Streaming/„Flatrate“: Das Streaming ist ein vom Hörbuchmarkt noch wenig erschlossener Vertriebskanal. Bei Streaming-Portalen handelt es sich um Intermediäre, die Musik oder Hörbücher zu einem bestimmten Betrag pro Monat oder Jahr anbieten, mit dem Unterschied zum Abo-Modell, dass der Kunde nicht das Hörbuch kauft, sondern jederzeit online darauf zugreifen und es abspielen kann. Führender Anbieter ist hierbei der Streaming-Anbieter Napster, der seit 2009 Hörbücher im Angebot hat, heute etwa 3.000 Titel. Vom monatlichen Nutzungsbeitrags des Kunden werden 75 bis 80 Prozent an die Musikindustrie abgeführt, weshalb viele Hörbuchverlage darauf verzichten, den eigenen Hörbuch-Katalog oder einen Teil für das Angebot eines Streaming-Portals zur Verfügung zu stellen. Verlage, die bereits bei Musik-Streaming-Anbietern vertreten sind (z.B. Argon, Lübbe Audio), sprechen im Bezug auf die Umsätze über geringe, aber stabile Zusatzumsätze, sehen aber Streaming mehr als Marketingtool denn als Vertriebskanal.
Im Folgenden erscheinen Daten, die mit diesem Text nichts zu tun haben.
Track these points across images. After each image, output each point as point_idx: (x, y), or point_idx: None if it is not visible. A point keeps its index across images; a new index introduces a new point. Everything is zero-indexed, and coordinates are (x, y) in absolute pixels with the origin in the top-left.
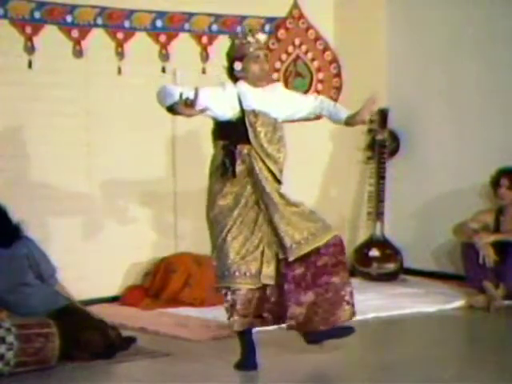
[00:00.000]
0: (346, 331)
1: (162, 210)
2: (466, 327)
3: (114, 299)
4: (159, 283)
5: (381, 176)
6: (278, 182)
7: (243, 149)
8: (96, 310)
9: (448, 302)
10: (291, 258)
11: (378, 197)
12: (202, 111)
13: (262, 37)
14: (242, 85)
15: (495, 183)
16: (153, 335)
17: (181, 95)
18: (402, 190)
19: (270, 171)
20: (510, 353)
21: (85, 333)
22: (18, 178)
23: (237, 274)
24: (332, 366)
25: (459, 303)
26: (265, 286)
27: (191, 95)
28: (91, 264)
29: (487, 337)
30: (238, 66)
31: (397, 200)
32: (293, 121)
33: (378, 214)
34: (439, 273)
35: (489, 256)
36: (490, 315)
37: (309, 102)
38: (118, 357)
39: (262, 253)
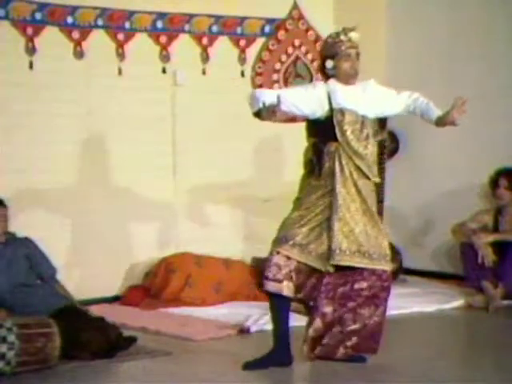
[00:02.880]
0: (358, 359)
1: (163, 210)
2: (465, 327)
3: (114, 299)
4: (160, 283)
5: (380, 176)
6: (367, 177)
7: (331, 146)
8: (97, 310)
9: (447, 301)
10: (331, 262)
11: (377, 197)
12: (286, 114)
13: (354, 35)
14: (333, 83)
15: (494, 183)
16: (153, 335)
17: (264, 103)
18: (401, 190)
19: (357, 167)
20: (508, 352)
21: (85, 332)
22: (18, 179)
23: (283, 240)
24: (331, 366)
25: (458, 303)
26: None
27: (274, 101)
28: (92, 264)
29: (486, 336)
30: (329, 63)
31: (396, 200)
32: (386, 117)
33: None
34: (438, 273)
35: (487, 256)
36: (488, 315)
37: (402, 100)
38: (119, 356)
39: (320, 235)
Insgesamt lässt sich sagen, dass der stationäre Buchhandel auch 2013 noch nach wie vor der wichtigste Vertriebskanal für Hörbücher ist: Laut der Media Control Gfk International stieg der Umsatz des deutschen Buchhandels mit physischen Hörbüchern in Deutschland im Jahr 2013 sogar um 3,6%.
Jedoch der Vertriebskanal mit dem größten Entwicklungspotential ist das Streaming – die positive Umsatzentwicklung in digitalen Vertriebskanälen trotz wachsender Zahl der physisch verkauften Hörbuch-CDs zeigt, dass der physische Vertrieb und Streaming noch nicht im Substitutionsverhältnis zueinander stehen, sondern stattdessen neue Zielgruppen erreicht werden können, für die durch Streaming der Erstkontakt mit dem Hörbuch zustande kommt und die zusätzlich Hörbuch-CDs kaufen. Inwiefern in den nächsten Jahren dieser Zustand anhalten wird oder eine Umsatzverlagerung innerhalb der verschiedenen Vertriebskanäle stattfinden wird, ob digitale Vertriebskanäle den Buchhandel als wichtigsten Vertriebskanal ablösen werden oder ob das Streaming sich lediglich zu einem Nischen-Vertriebskanal entwickeln wird, bleibt offen.